You can withdraw from debt review if your financial situation has changed significantly or you only have your mortgage left to pay.
Earlier this year new guidelines were issued as part of the National Credit Amendment Act (NCAA) around when a person may exit debt review.
Previously you could exit debt review only once you had paid all your re-arranged debts in full and had received a clearance certificate. This also included your home loan, if it had formed part of the debt review application.
A significant change is that you can now exit debt review even if your mortgage is not fully settled, although you would have to demonstrate that you have the financial ability to meet those future mortgage repayments – or any other long-term agreement. There must also be no outstanding payments on the mortgage and all your other outstanding debt must have been settled. This includes vehicle finance, which is not considered a long-term credit agreement and if it forms part of the debt counselling re-arrangement order, it has to be paid up in full before a clearance certificate is issued.

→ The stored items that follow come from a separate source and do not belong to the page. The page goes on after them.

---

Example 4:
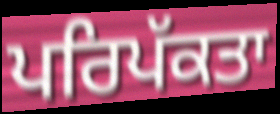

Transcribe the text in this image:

ਪਰਿਪੱਕਤਾ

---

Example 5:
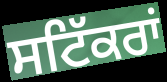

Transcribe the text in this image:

ਸਟਿੱਕਰਾਂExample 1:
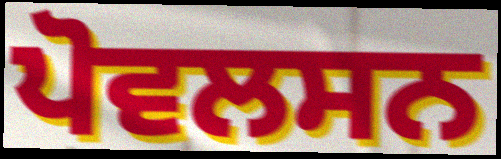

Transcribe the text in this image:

ਪੋਵਲਸਨ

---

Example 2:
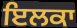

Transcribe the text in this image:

ਇਲਕਾ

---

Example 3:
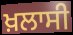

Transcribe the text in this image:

ਖ਼ਲਾਸੀ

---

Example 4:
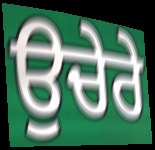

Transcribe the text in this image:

ਉਚੇਰੇ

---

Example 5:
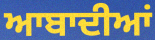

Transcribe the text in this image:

ਆਬਾਦੀਆਂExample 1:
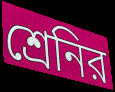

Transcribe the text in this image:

শ্রেনির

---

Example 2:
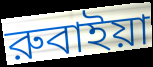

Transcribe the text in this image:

রুবাইয়া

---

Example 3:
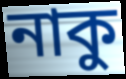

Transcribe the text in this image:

নাকু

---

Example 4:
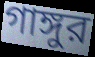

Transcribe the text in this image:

গাঙ্গুর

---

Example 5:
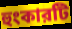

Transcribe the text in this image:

হুংকারটি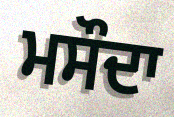
ਮਸੌਦਾ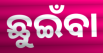
ଛୁଇଁବାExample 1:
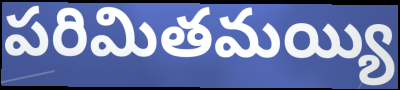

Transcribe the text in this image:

పరిమితమయ్యి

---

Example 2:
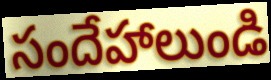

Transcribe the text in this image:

సందేహాలుండి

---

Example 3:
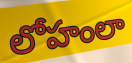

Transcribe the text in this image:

లోహంలా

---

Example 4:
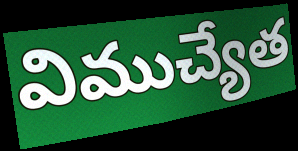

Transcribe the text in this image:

విముచ్యేత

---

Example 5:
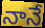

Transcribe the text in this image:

నానే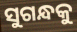
ସୁଗନ୍ଧକୁ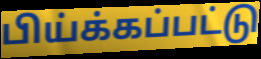
பிய்க்கப்பட்டு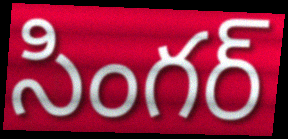
సింగర్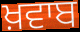
ਖ਼ਵਾਬ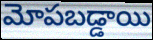
మోపబడ్డాయిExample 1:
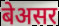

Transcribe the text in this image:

बेअसर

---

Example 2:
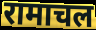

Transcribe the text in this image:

रामाचल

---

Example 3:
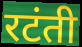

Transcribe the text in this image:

रटंती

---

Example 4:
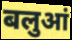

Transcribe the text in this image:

बलुआं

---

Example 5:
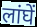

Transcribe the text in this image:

लांघें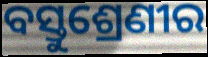
ବସ୍ତୁଶ୍ରେଣୀର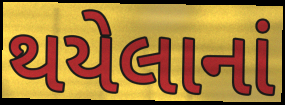
થયેલાનાં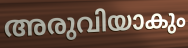
അരുവിയാകും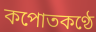
কপোতকণ্ঠে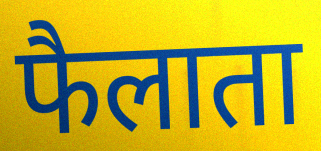
फैलाता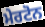
ਮੇਰਟੋਨ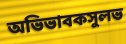
অভিভাবকসুলভ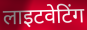
लाइटवेटिंग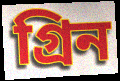
গ্রিন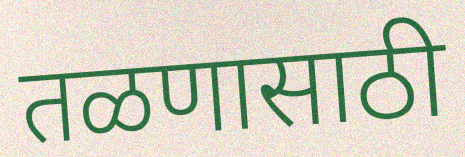
तळणासाठी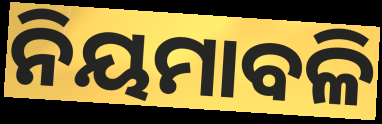
ନିୟମାବଳି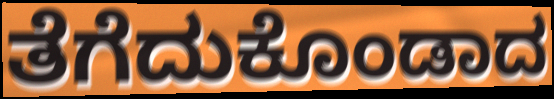
ತೆಗೆದುಕೊಂಡಾದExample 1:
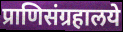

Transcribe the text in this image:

प्राणिसंग्रहालये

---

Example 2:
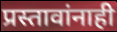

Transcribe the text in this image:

प्रस्तावांनाही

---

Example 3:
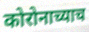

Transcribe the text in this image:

कोरोनाच्याच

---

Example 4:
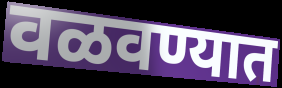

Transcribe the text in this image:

वळवण्यात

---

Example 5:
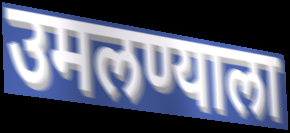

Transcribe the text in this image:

उमलण्याला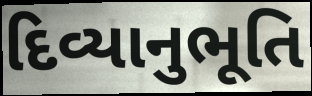
દિવ્યાનુભૂતિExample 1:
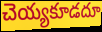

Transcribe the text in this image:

చెయ్యకూడదూ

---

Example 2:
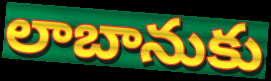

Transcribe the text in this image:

లాబానుకు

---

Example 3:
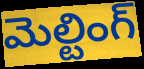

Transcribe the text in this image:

మెల్టింగ్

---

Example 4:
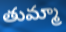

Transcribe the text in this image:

తుమ్మా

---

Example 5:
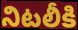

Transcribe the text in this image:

నిటలీకిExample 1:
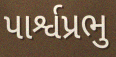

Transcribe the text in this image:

પાર્શ્વપ્રભુ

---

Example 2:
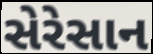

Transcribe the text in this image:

સેરેસાન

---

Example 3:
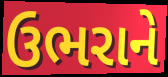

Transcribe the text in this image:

ઉભરાને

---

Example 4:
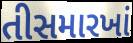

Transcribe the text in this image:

તીસમારખાં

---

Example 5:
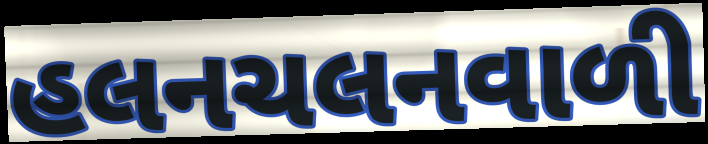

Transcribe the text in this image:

હલનચલનવાળી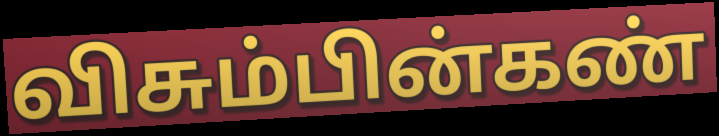
விசும்பின்கண்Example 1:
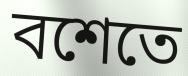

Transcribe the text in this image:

বশেতে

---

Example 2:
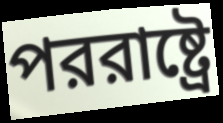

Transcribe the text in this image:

পররাষ্ট্রে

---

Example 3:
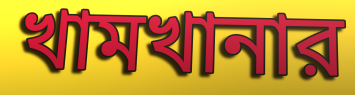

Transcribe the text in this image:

খামখানার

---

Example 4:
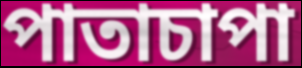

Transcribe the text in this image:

পাতাচাপা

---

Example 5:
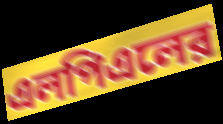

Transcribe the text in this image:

এলপিএলেরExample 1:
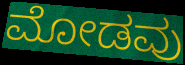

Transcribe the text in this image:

ಮೋಡವು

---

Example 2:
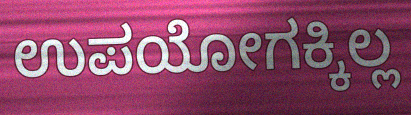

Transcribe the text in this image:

ಉಪಯೋಗಕ್ಕಿಲ್ಲ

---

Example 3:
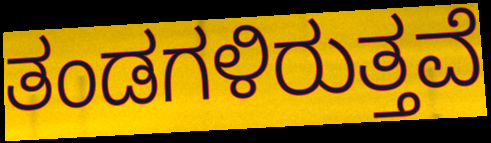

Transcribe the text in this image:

ತಂಡಗಳಿರುತ್ತವೆ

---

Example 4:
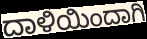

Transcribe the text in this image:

ದಾಳಿಯಿಂದಾಗಿ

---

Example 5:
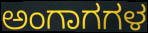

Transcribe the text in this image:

ಅಂಗಾಗಗಳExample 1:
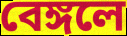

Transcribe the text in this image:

বেঙ্গলে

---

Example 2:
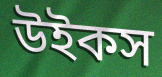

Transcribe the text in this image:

উইকস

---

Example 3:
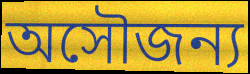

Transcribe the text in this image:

অসৌজন্য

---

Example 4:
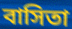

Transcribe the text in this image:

বাসিতা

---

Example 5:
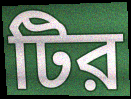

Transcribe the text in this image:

টিরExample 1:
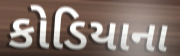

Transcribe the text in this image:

કોડિયાના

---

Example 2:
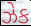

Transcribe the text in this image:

ઝેક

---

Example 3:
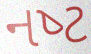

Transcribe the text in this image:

નષ્‍ટ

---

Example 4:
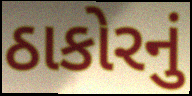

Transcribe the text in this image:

ઠાકોરનું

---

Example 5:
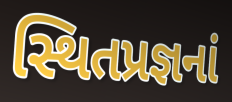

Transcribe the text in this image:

સ્થિતપ્રજ્ઞનાં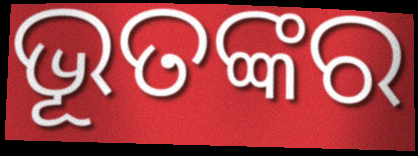
ଭୂତଙ୍କରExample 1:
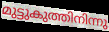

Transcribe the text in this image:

മുട്ടുകുത്തിനിന്നു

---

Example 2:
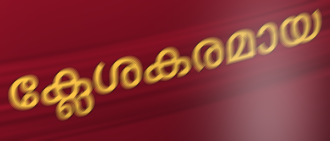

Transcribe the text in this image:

ക്ലേശകരമായ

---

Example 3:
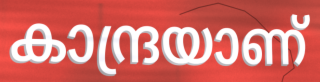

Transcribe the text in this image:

കാന്ദ്രയാണ്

You can also apply to exit debt review if you have had a significant change in your income. If your financial situation has improved to the extent that you are able to meet your financial obligations as they were prior to debt review, and if you have not fallen behind on your debt review payments, you can apply to the courts to consider your withdrawal from debt review.
How to withdraw
It’s important to note that a debt counsellor does not have statutory powers to terminate or withdraw the debt review process. The consumer has to go to court to obtain this permission.

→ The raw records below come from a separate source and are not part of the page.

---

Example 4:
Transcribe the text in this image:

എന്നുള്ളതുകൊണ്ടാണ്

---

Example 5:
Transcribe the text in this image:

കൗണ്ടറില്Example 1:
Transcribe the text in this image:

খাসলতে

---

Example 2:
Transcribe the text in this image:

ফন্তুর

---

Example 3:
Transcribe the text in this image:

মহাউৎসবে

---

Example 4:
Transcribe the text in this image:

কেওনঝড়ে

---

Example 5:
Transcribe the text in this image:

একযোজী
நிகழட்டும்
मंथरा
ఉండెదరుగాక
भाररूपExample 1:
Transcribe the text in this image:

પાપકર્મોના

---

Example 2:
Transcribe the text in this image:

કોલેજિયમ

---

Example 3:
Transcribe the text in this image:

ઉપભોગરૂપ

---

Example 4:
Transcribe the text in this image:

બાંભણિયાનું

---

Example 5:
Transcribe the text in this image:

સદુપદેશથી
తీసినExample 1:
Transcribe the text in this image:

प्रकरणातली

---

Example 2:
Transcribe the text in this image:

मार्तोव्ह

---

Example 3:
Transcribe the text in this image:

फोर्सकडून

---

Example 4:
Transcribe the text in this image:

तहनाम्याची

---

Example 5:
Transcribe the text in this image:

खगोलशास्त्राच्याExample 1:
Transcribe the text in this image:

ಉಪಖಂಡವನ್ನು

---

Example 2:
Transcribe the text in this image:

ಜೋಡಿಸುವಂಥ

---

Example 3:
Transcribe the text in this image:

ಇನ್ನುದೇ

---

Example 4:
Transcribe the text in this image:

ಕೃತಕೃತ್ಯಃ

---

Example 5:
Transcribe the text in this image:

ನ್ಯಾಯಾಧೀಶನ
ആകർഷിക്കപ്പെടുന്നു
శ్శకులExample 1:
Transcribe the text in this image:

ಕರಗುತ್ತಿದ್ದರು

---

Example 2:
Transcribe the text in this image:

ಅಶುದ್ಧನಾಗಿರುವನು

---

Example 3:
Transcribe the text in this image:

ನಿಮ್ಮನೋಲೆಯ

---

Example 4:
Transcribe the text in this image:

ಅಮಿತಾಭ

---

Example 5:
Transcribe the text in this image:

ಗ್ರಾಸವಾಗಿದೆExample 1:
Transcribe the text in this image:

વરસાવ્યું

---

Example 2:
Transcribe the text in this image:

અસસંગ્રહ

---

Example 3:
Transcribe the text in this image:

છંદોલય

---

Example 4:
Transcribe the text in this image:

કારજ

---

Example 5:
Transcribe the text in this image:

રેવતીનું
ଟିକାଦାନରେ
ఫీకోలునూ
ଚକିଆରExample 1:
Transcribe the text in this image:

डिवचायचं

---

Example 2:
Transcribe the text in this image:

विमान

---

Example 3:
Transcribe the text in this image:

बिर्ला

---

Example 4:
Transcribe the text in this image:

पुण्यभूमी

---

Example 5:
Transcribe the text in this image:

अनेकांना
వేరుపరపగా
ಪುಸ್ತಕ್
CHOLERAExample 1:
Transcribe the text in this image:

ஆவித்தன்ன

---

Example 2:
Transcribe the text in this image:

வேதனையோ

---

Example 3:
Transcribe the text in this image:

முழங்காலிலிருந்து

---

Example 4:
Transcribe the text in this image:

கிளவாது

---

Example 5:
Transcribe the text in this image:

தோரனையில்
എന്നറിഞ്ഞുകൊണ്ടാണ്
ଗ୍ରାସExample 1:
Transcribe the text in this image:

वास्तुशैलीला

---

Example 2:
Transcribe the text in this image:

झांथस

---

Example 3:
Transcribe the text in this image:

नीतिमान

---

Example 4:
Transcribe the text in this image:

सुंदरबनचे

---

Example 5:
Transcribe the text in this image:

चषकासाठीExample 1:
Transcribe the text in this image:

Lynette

You would have to approach the court to rescind the order or to apply for an order which declares that you are no longer over-indebted. Once the order has been issued, you must receive a clearance certificate from the debt counsellor within seven days. Upon receipt of the order, a debt counsellor will notify the credit providers of the withdrawal by means of Form 17W.

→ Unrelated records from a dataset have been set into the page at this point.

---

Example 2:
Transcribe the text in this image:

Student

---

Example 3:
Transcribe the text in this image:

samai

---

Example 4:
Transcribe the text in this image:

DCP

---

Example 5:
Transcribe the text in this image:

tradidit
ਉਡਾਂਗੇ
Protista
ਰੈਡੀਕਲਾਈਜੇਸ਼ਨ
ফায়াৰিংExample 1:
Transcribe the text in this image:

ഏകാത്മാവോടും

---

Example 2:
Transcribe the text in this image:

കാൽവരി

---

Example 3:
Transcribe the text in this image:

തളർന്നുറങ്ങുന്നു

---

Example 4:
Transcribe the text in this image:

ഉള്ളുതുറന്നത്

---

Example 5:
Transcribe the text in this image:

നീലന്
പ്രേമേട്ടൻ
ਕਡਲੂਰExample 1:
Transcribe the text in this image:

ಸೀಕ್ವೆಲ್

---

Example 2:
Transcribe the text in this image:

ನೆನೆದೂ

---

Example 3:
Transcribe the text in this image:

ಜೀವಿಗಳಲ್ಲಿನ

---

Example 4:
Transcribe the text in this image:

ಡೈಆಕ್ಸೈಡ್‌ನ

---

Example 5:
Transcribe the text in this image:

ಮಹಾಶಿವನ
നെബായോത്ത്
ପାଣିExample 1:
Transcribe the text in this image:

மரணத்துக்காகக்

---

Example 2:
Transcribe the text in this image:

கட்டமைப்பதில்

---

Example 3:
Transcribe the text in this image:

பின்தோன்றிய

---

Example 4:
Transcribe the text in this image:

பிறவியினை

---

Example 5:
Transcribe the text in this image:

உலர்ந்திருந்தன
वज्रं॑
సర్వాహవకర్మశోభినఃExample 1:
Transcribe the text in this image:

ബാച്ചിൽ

Making direct payments to creditors
Some consumers who are considering debt review are concerned about how to ensure that the payments they make are correctly paid to the creditors. The good news is that in terms of the NCAA, a consumer has the right to make direct payments to credit providers and not make use of the services of a Payment Distribution Agent (PDA). According to the National Credit Regulator, if a consumer chooses to make direct payments to credit providers, this cannot be construed as non co-operation and should not be used as a reason for suspension of debt counselling services.
When you apply for debt review, you would need to sign Form 16 in order to apply for direct payment.
- You remain responsible to make all payments as re-arranged, in full and on time.
- You would have to provide proof-of-payment to the debt counsellor on a monthly basis for record keeping and to enable provision of aftercare service, as a consumer cannot be under debt review without a debt counsellor.
- If you miss a payment or pay late, you will still risk termination of the debt review by the credit providers
- Debt counselling fees are payable to a debt counsellor for services rendered and this includes payment of aftercare fees.
- For a debt counsellor to issue a clearance certificate, all after care fees must be up to date. Where the debt counsellor has suspended provision of service, a consumer must provide proof of settlement letters from credit providers for a debt counsellor to issue a clearance certificate.